ESET is calling the malware AhRat, a customized version of an open source remote access Trojan called AhMyth. Remote Access Trojans (or RATs) take advantage of broad access to a victim’s device and can often include remote control, but they also work similarly to spyware and stalker.
Lukas Stefanko, an ESET security researcher who discovered the malware, said in a blog post that the iRecorder app did not contain any malicious features when it was first released in September 2021.
Once the AhRat malware was pushed as an app update to existing users (and to new users who would download the app directly from Google Play), the app began stealthily accessing the user’s microphone and uploading phone data. of the user on a server controlled by the malware. operator.
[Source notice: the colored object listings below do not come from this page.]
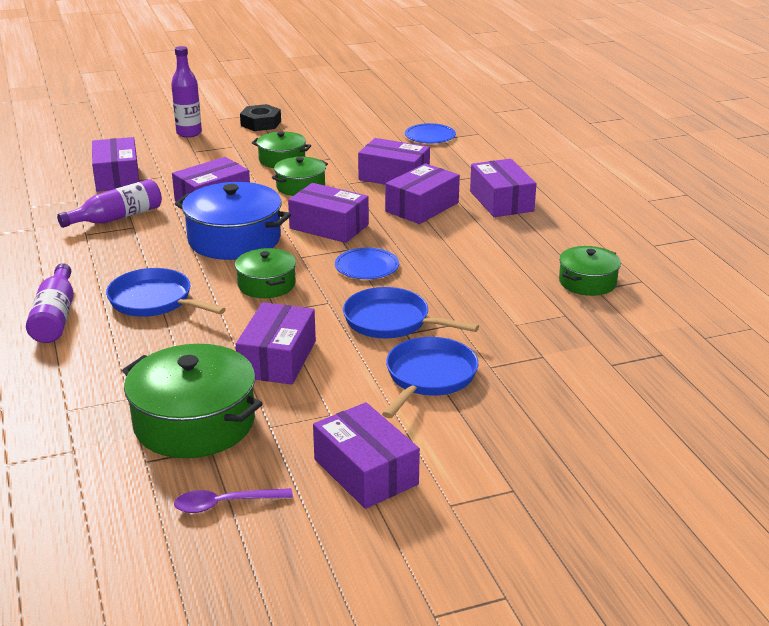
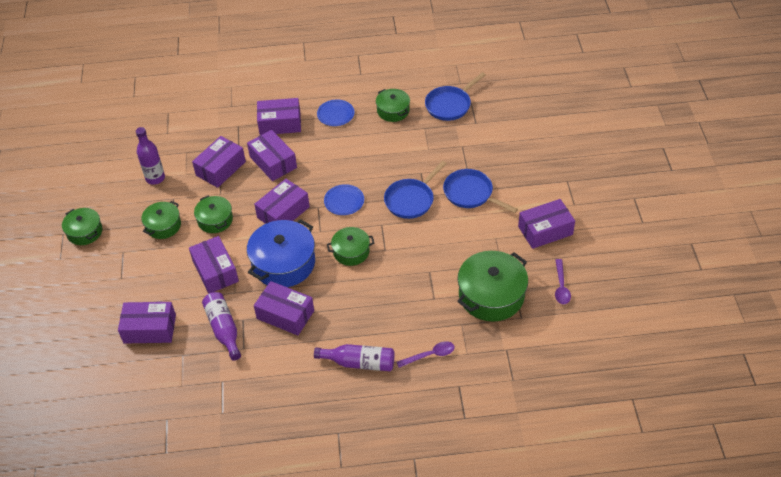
camera: 75 degrees left, 20 degrees up
(65, 375) = (430, 355): none -> purple spoon
(154, 301) = (354, 309): blue pan -> blue pan (450, 105)
(189, 133) = (82, 279): purple bottle -> purple bottle (155, 178)
(261, 123) = (85, 232): black nut -> green pot
(277, 359) = (437, 254): purple box -> purple box (285, 315)
(430, 136) = (160, 138): blue plate -> blue plate (335, 114)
Stefanko said the audio recording “fits with the app’s permissions model already defined,” given that the app was designed by nature to capture device screen recordings and would request access to the device’s microphone.
It is not clear who planted the malicious code, either the developer or someone else, or for what reason. TechCrunch sent an email to the developer’s email address that was listed on the app before it was pulled, but has yet to hear back.
Stefanko said the malicious code is likely part of a broader espionage campaign, where hackers work to gather information on their chosen targets, sometimes on behalf of governments or for financial reasons. He said it was “rare for a developer to upload a legitimate app, wait almost a year, and then update it with malicious code.”
Is it is not uncommon for bad apps sneak into the app stores, nor is it the first time that AhMyth broke through on Google Play. Both Google and Apple scan apps for malware before listing them for download and sometimes act proactively to extract apps when they could put users at risk. Google last year saying prevented more than 1.4 million privacy-violating apps from reaching Google Play.